### EXERCISE DETAILS
Render each line of the records below as one string in a JSON list, omitting blank lines.

### PROVIDED DATA
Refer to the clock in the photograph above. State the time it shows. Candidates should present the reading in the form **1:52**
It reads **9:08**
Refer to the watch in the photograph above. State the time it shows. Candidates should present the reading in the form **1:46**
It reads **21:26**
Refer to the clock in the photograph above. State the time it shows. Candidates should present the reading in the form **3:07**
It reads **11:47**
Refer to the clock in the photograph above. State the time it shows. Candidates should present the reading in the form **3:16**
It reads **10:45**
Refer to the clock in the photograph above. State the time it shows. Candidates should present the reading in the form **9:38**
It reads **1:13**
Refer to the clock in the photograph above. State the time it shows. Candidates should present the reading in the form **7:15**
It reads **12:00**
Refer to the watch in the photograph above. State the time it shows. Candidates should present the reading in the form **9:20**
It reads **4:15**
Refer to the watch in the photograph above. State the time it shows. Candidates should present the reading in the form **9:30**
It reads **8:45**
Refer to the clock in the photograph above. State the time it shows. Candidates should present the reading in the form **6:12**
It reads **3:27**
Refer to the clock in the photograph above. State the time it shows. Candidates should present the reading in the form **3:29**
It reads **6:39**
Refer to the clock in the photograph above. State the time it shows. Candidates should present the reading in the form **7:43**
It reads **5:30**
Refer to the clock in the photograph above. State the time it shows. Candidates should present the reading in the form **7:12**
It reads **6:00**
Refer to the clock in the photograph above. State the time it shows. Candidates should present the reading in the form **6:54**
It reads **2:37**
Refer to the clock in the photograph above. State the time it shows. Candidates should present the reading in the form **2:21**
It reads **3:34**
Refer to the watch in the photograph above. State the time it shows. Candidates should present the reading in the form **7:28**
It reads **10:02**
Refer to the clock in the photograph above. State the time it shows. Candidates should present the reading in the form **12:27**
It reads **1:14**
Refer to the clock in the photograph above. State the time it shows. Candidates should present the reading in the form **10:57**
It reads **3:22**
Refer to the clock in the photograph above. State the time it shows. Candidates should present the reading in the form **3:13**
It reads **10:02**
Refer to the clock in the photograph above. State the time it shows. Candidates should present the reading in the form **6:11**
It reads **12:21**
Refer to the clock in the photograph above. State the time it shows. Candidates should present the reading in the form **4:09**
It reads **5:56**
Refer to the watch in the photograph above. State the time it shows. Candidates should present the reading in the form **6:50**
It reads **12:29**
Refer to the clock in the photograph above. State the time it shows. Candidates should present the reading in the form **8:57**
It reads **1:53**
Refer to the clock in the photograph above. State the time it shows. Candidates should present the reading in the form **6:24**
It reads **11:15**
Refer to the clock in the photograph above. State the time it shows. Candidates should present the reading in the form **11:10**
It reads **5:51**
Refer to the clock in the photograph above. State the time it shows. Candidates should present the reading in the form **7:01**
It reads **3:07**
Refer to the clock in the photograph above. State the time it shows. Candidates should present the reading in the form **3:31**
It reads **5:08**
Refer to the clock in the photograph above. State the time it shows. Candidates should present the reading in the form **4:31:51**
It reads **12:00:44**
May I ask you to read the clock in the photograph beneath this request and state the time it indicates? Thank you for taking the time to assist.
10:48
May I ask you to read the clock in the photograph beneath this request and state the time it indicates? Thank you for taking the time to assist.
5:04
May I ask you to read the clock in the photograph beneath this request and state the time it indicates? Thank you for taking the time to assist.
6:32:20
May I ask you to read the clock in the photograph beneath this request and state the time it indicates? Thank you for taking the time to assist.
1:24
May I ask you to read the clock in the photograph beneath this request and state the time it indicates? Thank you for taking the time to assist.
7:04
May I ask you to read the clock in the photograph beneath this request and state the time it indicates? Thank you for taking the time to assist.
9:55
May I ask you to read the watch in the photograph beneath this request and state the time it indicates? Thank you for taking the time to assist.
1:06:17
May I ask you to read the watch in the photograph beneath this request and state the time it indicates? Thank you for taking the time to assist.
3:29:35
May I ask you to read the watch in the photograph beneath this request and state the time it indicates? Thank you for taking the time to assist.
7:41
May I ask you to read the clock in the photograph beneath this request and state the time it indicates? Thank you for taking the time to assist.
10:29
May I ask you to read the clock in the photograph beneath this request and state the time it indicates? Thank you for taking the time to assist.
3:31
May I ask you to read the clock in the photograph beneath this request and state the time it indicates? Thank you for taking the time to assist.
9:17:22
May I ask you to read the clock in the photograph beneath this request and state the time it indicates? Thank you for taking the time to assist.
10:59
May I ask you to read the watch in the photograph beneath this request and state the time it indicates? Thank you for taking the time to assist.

### TASK RESPONSE
[
  "Refer to the clock in the photograph above. State the time it shows. Candidates should present the reading in the form **1:52**",
  "It reads **9:08**",
  "Refer to the watch in the photograph above. State the time it shows. Candidates should present the reading in the form **1:46**",
  "It reads **21:26**",
  "Refer to the clock in the photograph above. State the time it shows. Candidates should present the reading in the form **3:07**",
  "It reads **11:47**",
  "Refer to the clock in the photograph above. State the time it shows. Candidates should present the reading in the form **3:16**",
  "It reads **10:45**",
  "Refer to the clock in the photograph above. State the time it shows. Candidates should present the reading in the form **9:38**",
  "It reads **1:13**",
  "Refer to the clock in the photograph above. State the time it shows. Candidates should present the reading in the form **7:15**",
  "It reads **12:00**",
  "Refer to the watch in the photograph above. State the time it shows. Candidates should present the reading in the form **9:20**",
  "It reads **4:15**",
  "Refer to the watch in the photograph above. State the time it shows. Candidates should present the reading in the form **9:30**",
  "It reads **8:45**",
  "Refer to the clock in the photograph above. State the time it shows. Candidates should present the reading in the form **6:12**",
  "It reads **3:27**",
  "Refer to the clock in the photograph above. State the time it shows. Candidates should present the reading in the form **3:29**",
  "It reads **6:39**",
  "Refer to the clock in the photograph above. State the time it shows. Candidates should present the reading in the form **7:43**",
  "It reads **5:30**",
  "Refer to the clock in the photograph above. State the time it shows. Candidates should present the reading in the form **7:12**",
  "It reads **6:00**",
  "Refer to the clock in the photograph above. State the time it shows. Candidates should present the reading in the form **6:54**",
  "It reads **2:37**",
  "Refer to the clock in the photograph above. State the time it shows. Candidates should present the reading in the form **2:21**",
  "It reads **3:34**",
  "Refer to the watch in the photograph above. State the time it shows. Candidates should present the reading in the form **7:28**",
  "It reads **10:02**",
  "Refer to the clock in the photograph above. State the time it shows. Candidates should present the reading in the form **12:27**",
  "It reads **1:14**",
  "Refer to the clock in the photograph above. State the time it shows. Candidates should present the reading in the form **10:57**",
  "It reads **3:22**",
  "Refer to the clock in the photograph above. State the time it shows. Candidates should present the reading in the form **3:13**",
  "It reads **10:02**",
  "Refer to the clock in the photograph above. State the time it shows. Candidates should present the reading in the form **6:11**",
  "It reads **12:21**",
  "Refer to the clock in the photograph above. State the time it shows. Candidates should present the reading in the form **4:09**",
  "It reads **5:56**",
  "Refer to the watch in the photograph above. State the time it shows. Candidates should present the reading in the form **6:50**",
  "It reads **12:29**",
  "Refer to the clock in the photograph above. State the time it shows. Candidates should present the reading in the form **8:57**",
  "It reads **1:53**",
  "Refer to the clock in the photograph above. State the time it shows. Candidates should present the reading in the form **6:24**",
  "It reads **11:15**",
  "Refer to the clock in the photograph above. State the time it shows. Candidates should present the reading in the form **11:10**",
  "It reads **5:51**",
  "Refer to the clock in the photograph above. State the time it shows. Candidates should present the reading in the form **7:01**",
  "It reads **3:07**",
  "Refer to the clock in the photograph above. State the time it shows. Candidates should present the reading in the form **3:31**",
  "It reads **5:08**",
  "Refer to the clock in the photograph above. State the time it shows. Candidates should present the reading in the form **4:31:51**",
  "It reads **12:00:44**",
  "May I ask you to read the clock in the photograph beneath this request and state the time it indicates? Thank you for taking the time to assist.",
  "10:48",
  "May I ask you to read the clock in the photograph beneath this request and state the time it indicates? Thank you for taking the time to assist.",
  "5:04",
  "May I ask you to read the clock in the photograph beneath this request and state the time it indicates? Thank you for taking the time to assist.",
  "6:32:20",
  "May I ask you to read the clock in the photograph beneath this request and state the time it indicates? Thank you for taking the time to assist.",
  "1:24",
  "May I ask you to read the clock in the photograph beneath this request and state the time it indicates? Thank you for taking the time to assist.",
  "7:04",
  "May I ask you to read the clock in the photograph beneath this request and state the time it indicates? Thank you for taking the time to assist.",
  "9:55",
  "May I ask you to read the watch in the photograph beneath this request and state the time it indicates? Thank you for taking the time to assist.",
  "1:06:17",
  "May I ask you to read the watch in the photograph beneath this request and state the time it indicates? Thank you for taking the time to assist.",
  "3:29:35",
  "May I ask you to read the watch in the photograph beneath this request and state the time it indicates? Thank you for taking the time to assist.",
  "7:41",
  "May I ask you to read the clock in the photograph beneath this request and state the time it indicates? Thank you for taking the time to assist.",
  "10:29",
  "May I ask you to read the clock in the photograph beneath this request and state the time it indicates? Thank you for taking the time to assist.",
  "3:31",
  "May I ask you to read the clock in the photograph beneath this request and state the time it indicates? Thank you for taking the time to assist.",
  "9:17:22",
  "May I ask you to read the clock in the photograph beneath this request and state the time it indicates? Thank you for taking the time to assist.",
  "10:59",
  "May I ask you to read the watch in the photograph beneath this request and state the time it indicates? Thank you for taking the time to assist."
]